***** RECORDS SHOWN
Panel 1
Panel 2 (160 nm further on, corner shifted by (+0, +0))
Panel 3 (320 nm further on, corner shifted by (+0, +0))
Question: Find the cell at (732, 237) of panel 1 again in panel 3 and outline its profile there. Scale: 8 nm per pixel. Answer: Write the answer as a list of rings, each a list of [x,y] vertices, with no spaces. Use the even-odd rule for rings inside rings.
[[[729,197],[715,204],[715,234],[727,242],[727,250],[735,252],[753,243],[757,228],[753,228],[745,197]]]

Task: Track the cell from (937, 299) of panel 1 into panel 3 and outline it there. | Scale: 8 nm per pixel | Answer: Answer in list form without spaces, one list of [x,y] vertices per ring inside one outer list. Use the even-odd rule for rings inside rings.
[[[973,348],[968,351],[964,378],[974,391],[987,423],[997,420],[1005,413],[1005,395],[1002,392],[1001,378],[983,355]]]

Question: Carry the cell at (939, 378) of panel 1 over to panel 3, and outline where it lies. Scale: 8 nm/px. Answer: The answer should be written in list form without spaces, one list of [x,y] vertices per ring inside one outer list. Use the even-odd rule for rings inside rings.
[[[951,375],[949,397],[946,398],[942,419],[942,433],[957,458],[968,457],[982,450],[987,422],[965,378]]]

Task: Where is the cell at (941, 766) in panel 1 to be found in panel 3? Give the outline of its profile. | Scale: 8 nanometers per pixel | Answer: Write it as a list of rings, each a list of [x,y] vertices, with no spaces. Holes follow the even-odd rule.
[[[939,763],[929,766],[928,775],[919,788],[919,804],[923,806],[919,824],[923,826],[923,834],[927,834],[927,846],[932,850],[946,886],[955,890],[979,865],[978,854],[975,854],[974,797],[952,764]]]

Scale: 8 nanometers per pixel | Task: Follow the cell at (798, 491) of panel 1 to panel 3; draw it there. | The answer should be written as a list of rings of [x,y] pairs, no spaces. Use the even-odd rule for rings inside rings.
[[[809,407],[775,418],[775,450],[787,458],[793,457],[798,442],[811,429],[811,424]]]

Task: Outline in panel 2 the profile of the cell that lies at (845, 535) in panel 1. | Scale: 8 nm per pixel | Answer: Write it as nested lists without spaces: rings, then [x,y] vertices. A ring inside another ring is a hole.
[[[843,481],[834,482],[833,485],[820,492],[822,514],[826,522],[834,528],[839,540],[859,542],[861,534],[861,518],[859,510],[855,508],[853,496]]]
**********
Where a line of the data above includes the string "corner", pull it out.

Panel 2 (160 nm further on, corner shifted by (+0, +0))
Panel 3 (320 nm further on, corner shifted by (+0, +0))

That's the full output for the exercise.